Start of Extracted records
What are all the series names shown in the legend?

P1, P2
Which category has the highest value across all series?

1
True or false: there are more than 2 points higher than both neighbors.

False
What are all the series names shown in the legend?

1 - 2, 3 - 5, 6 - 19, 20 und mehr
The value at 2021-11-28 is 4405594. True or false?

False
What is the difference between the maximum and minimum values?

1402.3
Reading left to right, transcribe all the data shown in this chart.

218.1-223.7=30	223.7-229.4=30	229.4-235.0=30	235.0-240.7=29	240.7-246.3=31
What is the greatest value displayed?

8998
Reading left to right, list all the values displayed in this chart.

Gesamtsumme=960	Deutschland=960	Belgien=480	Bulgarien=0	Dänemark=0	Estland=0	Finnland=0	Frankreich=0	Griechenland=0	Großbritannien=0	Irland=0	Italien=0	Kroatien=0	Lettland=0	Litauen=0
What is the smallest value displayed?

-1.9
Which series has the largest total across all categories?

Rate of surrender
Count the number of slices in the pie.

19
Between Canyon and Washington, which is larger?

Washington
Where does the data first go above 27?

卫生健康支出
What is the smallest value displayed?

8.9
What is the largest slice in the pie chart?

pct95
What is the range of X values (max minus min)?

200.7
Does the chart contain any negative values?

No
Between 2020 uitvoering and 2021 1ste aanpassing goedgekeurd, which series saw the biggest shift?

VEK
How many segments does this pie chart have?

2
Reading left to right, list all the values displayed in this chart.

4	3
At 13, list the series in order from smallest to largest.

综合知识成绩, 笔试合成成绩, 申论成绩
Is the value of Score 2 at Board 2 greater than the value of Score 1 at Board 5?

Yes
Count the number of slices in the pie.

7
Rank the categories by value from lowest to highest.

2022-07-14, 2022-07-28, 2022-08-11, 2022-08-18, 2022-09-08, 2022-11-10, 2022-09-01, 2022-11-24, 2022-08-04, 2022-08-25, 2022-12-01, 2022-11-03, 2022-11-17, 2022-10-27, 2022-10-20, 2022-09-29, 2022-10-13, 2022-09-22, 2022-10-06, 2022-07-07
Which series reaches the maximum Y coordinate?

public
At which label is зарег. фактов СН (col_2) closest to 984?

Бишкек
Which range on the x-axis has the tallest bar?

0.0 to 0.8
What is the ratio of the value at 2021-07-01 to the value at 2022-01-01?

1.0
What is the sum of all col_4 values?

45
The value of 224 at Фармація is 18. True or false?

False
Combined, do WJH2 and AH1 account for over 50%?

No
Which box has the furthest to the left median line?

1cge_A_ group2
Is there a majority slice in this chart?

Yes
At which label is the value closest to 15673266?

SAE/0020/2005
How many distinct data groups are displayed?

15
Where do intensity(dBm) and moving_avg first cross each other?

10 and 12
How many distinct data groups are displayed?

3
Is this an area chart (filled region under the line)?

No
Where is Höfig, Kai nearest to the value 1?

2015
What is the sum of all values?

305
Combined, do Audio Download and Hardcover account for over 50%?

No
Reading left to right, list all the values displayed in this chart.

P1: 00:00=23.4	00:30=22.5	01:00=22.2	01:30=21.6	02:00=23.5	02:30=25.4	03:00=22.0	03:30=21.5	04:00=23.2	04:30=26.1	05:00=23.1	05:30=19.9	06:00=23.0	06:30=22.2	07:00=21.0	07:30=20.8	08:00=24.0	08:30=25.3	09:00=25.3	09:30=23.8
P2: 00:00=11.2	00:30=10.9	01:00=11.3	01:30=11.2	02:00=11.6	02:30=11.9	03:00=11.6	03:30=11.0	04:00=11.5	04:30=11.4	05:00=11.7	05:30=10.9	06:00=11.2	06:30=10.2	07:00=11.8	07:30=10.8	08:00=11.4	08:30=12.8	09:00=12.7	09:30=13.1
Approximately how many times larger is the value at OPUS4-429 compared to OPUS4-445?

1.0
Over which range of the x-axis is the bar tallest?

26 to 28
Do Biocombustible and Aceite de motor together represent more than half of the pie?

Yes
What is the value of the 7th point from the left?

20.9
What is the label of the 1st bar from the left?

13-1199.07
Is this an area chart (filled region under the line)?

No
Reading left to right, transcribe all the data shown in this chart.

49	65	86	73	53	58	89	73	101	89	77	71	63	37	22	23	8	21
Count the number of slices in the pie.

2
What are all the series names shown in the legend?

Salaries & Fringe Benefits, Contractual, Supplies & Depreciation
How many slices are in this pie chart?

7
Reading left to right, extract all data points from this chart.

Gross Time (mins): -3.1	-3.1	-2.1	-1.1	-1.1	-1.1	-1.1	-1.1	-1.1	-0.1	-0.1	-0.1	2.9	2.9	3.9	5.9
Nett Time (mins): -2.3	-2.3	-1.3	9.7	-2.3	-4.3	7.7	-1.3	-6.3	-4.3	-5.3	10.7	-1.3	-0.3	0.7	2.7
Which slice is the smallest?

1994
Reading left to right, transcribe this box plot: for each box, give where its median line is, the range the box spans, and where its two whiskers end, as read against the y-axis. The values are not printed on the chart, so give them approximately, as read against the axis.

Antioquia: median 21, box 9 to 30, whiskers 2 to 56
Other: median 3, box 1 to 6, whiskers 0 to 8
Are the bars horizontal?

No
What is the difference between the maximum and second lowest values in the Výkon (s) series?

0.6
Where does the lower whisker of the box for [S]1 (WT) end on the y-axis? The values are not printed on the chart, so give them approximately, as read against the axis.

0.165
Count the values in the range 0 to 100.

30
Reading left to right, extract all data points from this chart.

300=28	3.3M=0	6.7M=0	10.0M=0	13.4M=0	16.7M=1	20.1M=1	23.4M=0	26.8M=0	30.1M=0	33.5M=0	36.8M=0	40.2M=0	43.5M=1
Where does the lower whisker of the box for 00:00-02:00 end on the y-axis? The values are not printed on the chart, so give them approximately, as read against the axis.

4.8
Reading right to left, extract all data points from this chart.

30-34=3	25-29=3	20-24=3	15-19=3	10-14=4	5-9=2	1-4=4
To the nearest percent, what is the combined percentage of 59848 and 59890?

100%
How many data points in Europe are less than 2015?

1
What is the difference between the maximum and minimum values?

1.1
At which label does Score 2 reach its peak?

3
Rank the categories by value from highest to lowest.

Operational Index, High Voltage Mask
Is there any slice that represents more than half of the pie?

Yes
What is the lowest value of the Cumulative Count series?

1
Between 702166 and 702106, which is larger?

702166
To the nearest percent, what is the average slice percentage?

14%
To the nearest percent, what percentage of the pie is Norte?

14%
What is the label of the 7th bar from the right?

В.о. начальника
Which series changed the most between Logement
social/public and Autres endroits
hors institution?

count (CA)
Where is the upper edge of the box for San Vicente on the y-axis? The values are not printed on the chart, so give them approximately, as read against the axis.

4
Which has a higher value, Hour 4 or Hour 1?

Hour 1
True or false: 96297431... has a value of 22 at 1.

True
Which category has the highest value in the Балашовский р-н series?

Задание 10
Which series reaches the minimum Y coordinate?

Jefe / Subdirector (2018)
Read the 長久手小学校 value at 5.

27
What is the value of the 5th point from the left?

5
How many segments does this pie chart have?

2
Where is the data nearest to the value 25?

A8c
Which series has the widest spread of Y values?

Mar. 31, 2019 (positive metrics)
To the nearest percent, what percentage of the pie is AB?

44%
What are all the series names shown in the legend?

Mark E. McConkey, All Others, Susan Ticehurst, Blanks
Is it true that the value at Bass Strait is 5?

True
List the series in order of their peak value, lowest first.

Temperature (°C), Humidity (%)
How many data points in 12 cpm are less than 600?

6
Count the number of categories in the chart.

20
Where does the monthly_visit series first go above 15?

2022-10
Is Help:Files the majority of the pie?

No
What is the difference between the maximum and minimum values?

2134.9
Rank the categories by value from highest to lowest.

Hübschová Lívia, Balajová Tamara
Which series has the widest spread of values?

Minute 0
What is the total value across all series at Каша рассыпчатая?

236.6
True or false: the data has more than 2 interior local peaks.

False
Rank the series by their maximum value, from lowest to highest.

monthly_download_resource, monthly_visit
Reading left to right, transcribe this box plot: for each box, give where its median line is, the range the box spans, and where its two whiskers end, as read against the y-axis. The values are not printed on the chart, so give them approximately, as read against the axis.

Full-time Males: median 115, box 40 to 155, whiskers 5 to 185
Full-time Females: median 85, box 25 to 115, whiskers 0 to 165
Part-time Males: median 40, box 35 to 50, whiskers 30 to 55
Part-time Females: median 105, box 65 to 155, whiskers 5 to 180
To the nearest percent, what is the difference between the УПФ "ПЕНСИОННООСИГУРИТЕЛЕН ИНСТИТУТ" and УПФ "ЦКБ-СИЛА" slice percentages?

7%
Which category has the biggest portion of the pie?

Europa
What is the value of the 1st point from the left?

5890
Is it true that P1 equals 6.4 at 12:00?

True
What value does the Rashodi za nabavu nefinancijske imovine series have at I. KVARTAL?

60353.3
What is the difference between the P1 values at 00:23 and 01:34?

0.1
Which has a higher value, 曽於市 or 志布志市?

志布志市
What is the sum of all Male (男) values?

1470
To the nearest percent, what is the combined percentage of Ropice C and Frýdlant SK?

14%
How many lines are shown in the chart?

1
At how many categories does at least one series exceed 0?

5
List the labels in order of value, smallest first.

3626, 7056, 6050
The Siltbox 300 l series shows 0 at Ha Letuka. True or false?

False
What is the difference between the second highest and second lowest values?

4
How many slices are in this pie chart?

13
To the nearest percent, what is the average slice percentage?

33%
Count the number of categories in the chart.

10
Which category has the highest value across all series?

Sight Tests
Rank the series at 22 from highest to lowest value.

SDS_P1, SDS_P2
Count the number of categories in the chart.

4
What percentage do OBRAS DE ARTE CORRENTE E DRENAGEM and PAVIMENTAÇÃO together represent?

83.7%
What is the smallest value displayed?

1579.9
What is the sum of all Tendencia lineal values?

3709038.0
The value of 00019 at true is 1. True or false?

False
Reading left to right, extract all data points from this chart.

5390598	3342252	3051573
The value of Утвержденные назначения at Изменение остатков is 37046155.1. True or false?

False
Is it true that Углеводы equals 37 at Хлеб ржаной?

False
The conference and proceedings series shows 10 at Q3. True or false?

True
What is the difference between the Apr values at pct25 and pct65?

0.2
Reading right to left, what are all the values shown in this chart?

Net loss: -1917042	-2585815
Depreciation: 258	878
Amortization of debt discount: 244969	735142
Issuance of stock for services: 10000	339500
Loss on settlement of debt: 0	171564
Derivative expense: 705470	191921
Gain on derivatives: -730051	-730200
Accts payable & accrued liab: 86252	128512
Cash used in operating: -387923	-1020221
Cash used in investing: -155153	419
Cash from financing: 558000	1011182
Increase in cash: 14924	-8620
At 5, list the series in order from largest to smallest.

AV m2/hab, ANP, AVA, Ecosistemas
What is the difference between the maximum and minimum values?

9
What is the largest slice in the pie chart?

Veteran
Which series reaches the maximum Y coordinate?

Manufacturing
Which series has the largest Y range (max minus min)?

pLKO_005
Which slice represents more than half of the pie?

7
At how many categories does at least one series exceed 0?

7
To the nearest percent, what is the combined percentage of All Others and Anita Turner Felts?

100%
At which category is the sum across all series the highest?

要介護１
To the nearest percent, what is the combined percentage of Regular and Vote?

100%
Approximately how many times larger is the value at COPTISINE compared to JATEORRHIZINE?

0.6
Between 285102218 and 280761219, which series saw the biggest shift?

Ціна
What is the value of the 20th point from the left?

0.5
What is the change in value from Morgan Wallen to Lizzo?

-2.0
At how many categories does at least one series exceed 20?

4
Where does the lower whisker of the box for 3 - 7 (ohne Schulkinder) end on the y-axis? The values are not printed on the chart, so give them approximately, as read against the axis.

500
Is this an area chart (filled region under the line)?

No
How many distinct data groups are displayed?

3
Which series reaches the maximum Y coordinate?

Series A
End of Extracted records
[Task]: Copy the items from the line containing "AV m2/hab, ANP, AVA, Ecosistemas" through the line containing "Regular and Vote?", both included, character for character.

[Solution]:
AV m2/hab, ANP, AVA, Ecosistemas
What is the difference between the maximum and minimum values?

9
What is the largest slice in the pie chart?

Veteran
Which series reaches the maximum Y coordinate?

Manufacturing
Which series has the largest Y range (max minus min)?

pLKO_005
Which slice represents more than half of the pie?

7
At how many categories does at least one series exceed 0?

7
To the nearest percent, what is the combined percentage of All Others and Anita Turner Felts?

100%
At which category is the sum across all series the highest?

要介護１
To the nearest percent, what is the combined percentage of Regular and Vote?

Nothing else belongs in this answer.